UN assembly calls for action on national debt

CLAUDIA TORRENS
Associated Press

UNITED NATIONS (AP) — The U.N. General Assembly voted overwhelmingly Tuesday in favor of a resolution that calls for adoption of a new legal framework to restructure national debts and avoid the kind of speculative action that led Argentina to a second default.

The resolution, proposed by developing countries, was approved by a vote of 124-11 with 41 abstentions. The United States voted against it, saying such a legal framework would create uncertainty in financial markets.

Argentina’s Foreign Minister Hector Timerman hailed the resolution, saying it will create a new system “that respects the majority of creditors and permits countries to emerge from a crisis in a sustainable way.”

General Assembly resolutions reflect world opinion but they are not legally binding.

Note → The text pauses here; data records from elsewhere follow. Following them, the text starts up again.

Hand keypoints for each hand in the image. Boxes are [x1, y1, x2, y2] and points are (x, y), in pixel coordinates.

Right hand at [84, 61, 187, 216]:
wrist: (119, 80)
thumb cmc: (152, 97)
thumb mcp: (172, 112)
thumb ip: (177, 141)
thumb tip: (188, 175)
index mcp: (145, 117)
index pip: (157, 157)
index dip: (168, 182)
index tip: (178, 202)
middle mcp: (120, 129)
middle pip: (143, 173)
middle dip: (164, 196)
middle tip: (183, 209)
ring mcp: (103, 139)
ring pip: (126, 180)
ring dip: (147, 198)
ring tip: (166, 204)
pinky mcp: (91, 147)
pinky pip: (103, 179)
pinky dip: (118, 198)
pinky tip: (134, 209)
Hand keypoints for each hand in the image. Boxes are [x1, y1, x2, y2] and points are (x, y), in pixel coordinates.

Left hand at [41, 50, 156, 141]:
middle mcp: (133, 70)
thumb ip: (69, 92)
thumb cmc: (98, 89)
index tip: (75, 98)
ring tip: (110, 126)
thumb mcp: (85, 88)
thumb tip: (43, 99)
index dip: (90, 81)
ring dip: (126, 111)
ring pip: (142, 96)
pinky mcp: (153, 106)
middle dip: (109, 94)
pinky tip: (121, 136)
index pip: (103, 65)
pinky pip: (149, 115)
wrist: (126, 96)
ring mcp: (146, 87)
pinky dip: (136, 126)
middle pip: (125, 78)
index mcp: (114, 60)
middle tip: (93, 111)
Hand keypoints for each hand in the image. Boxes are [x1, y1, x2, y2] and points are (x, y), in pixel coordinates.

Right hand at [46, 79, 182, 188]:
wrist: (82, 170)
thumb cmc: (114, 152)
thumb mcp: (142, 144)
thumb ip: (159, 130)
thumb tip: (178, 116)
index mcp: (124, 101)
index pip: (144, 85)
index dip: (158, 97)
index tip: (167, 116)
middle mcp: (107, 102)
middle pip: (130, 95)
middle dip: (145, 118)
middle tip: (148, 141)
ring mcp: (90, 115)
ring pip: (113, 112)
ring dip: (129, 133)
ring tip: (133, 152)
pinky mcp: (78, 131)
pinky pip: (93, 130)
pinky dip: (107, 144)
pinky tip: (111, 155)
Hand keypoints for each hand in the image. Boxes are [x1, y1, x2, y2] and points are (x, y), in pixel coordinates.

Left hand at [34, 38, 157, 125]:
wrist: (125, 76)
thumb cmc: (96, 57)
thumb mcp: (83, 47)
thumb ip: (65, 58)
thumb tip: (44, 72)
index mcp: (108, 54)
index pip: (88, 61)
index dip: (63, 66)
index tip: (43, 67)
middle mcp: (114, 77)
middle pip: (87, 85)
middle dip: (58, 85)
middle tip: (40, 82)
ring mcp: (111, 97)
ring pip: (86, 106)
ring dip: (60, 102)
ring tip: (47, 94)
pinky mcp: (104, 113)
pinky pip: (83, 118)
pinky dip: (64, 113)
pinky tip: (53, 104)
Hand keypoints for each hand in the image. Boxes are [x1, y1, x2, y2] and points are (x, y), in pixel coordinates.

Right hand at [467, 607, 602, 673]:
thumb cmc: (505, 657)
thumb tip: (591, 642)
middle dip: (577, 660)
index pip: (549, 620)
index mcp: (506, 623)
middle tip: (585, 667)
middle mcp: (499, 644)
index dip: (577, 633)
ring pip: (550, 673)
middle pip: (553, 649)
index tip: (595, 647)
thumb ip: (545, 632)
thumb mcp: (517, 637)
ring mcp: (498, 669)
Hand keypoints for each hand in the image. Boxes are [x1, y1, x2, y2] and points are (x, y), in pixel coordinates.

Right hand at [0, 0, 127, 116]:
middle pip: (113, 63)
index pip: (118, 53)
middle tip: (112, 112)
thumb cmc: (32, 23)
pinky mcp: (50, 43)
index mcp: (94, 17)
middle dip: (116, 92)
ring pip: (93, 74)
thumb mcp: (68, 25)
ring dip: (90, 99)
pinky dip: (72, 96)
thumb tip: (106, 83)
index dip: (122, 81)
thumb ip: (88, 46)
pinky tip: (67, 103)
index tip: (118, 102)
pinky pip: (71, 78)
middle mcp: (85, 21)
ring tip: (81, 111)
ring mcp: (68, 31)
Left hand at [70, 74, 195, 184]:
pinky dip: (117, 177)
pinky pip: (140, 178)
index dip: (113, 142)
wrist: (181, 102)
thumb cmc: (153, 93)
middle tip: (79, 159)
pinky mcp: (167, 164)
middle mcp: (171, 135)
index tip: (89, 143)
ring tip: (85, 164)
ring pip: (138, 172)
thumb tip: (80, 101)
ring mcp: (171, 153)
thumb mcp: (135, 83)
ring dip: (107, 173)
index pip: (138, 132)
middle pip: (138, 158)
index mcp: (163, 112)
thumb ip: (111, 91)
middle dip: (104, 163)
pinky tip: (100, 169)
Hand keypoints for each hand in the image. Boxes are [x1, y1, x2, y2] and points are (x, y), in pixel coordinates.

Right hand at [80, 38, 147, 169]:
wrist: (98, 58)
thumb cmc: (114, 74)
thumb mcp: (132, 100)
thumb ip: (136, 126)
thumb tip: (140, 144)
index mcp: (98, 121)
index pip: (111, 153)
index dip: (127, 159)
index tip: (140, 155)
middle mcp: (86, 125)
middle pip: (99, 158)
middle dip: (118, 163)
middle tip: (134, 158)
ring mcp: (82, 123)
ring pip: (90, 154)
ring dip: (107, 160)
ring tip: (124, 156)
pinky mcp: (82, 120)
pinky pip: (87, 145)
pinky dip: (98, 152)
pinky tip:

Timerman and Bolivia’s U.N. Ambassador Sacha Llorenti Soliz, who heads the Group of 77 which represents 132 mainly developing countries, said members will talk to countries that voted against the resolution in hopes of reaching an agreement with them on a framework. It will then return to the General Assembly next year with a new resolution on debt restructuring.

Argentina was forced into a second default on July 30 following a decade-long legal battle with U.S. investors including hedge funds who refused to accept lower payments for bonds that the South American country defaulted on in 2001.

The investors obtained a U.S. court order, upheld by the Supreme Court, preventing Argentina from making a $539 million interest payment on July 30, triggering the second default. Analysts have warned that the default could derail an already weak Argentine economy.

The resolution adopted Tuesday notes that sovereign debt crises “are a recurring problem that involves very serious political, economic and social consequences.”

It states that the right of any country to restructure its debt “should not be frustrated or impeded by any measure emanating from another state” or by commercial creditors, including hedge funds “which seek to undertake speculative purchases of its distressed debt at deeply discounted rates on secondary markets in order to pursue full payment via litigation.”

The resolution notes that private creditors of sovereign debt “are increasingly numerous, anonymous and difficult to coordinate,” making restructuring complicated.

It said that since the international financial system doesn’t have “a sound legal framework for the orderly and predictable restructuring of sovereign debt,” there is a need to create one.

The General Assembly therefore “decides to elaborate and adopt through a process of intergovernmental negotiations … a multilateral legal framework for sovereign debt restructuring processes.” The resolution said the framework should increase “the efficiency, stability and predictability of the international financial system” and promote economic growth.